UFRJ/HUCFF - Hospital Universitário Clementino Fraga Filho (RJ) — Prova 2024
A hiperêmese gravídica pode ser classificada em duas formas clínicas, de acordo com a intensidade. Pode-se afirmar que o quadro clínico mais característico da forma média é êmese por:
Hiperêmese gravídica média = êmese 2-4 semanas, perda ponderal discreta (5%), FC < 100bpm.
A classificação da hiperêmese gravídica em leve, média e grave é crucial para guiar o manejo. A forma média se caracteriza por um período de vômitos mais prolongado que a leve, mas com menor impacto sistêmico que a grave, refletido na perda ponderal e frequência cardíaca.

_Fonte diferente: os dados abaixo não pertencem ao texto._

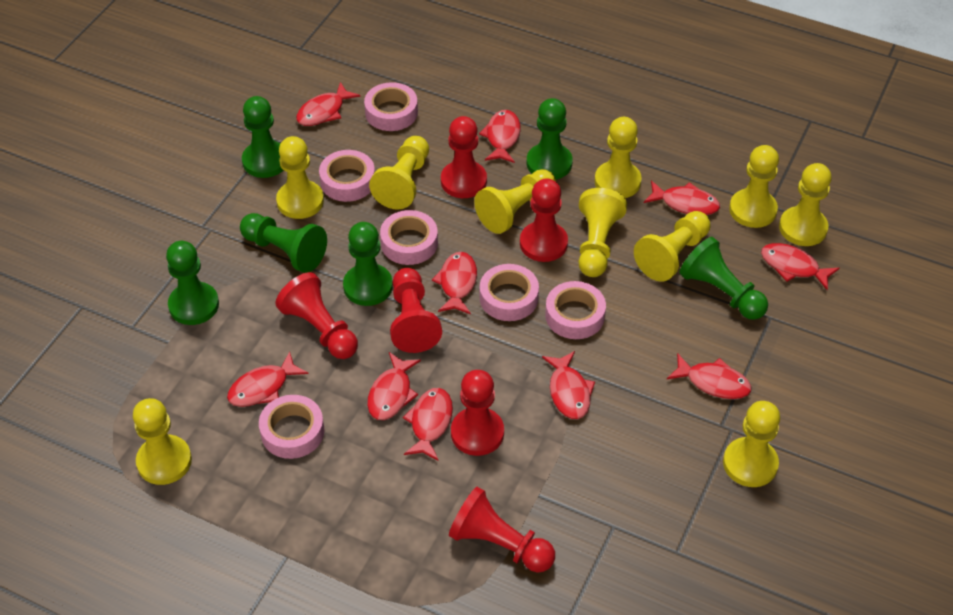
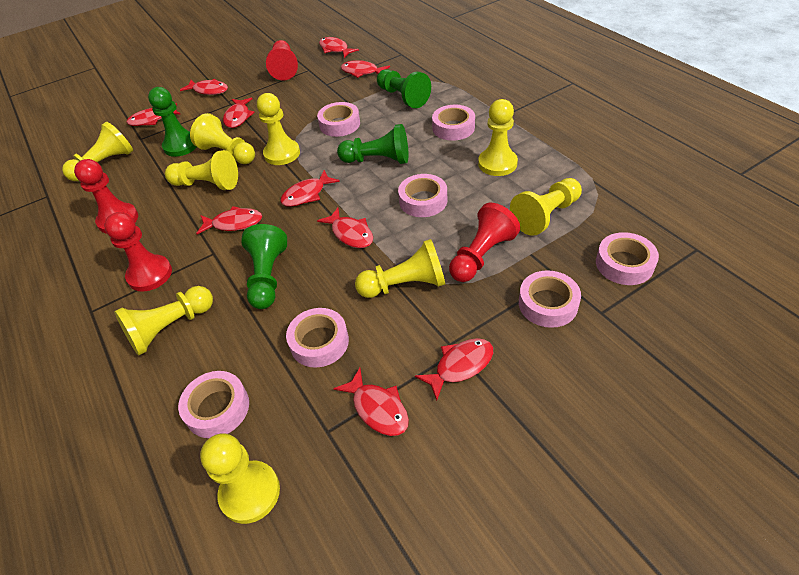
green pawn: 6 -> 4
pink tape: 6 -> 7
red pawn: 6 -> 4
yellow pawn: 10 -> 9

A hiperêmese gravídica é uma condição grave e debilitante que afeta cerca de 0,3% a 3% das gestações, caracterizada por náuseas e vômitos persistentes e intratáveis que resultam em perda de peso (>5% do peso pré-gestacional), desidratação e desequilíbrios eletrolíticos. É crucial diferenciá-la das náuseas e vômitos comuns da gravidez, que são mais leves e não causam tais complicações sistêmicas, impactando significativamente a qualidade de vida da gestante e podendo levar a internações hospitalares. A fisiopatologia da hiperêmese gravídica ainda não é completamente compreendida, mas acredita-se estar relacionada a níveis elevados de gonadotrofina coriônica humana (hCG) e estrogênios, além de fatores genéticos e psicológicos. O diagnóstico é clínico, baseado na intensidade e persistência dos sintomas e na presença de perda ponderal e sinais de desidratação. A classificação em leve, média e grave auxilia na estratificação do risco e na escolha do tratamento, sendo a forma média um estágio intermediário de comprometimento. O tratamento da hiperêmese gravídica varia conforme a gravidade, podendo incluir medidas dietéticas, antieméticos (piridoxina, doxilamina, ondansetrona), hidratação intravenosa e correção de distúrbios eletrolíticos. Em casos graves, corticosteroides podem ser considerados. O prognóstico geralmente é bom com tratamento adequado, mas a condição pode recorrer em gestações futuras. A atenção precoce e o suporte nutricional são fundamentais para evitar complicações maternas e fetais.
A forma média da hiperêmese gravídica é caracterizada por êmese persistente por 2 a 4 semanas, perda ponderal discreta de até 5% do peso pré-gestacional e frequência cardíaca inferior a 100 batimentos por minuto.
A hiperêmese gravídica é uma condição mais grave, com vômitos persistentes e intratáveis que levam a desidratação, perda de peso (>5%), desequilíbrios eletrolíticos e cetonúria, ao contrário das náuseas e vômitos fisiológicos que são mais leves e autolimitados.
As complicações incluem desidratação grave, desequilíbrio eletrolítico (hipocalemia, hiponatremia), deficiências nutricionais (tiamina), perda de peso significativa, cetose e, em casos extremos, síndrome de Wernicke-Korsakoff e ruptura esofágica.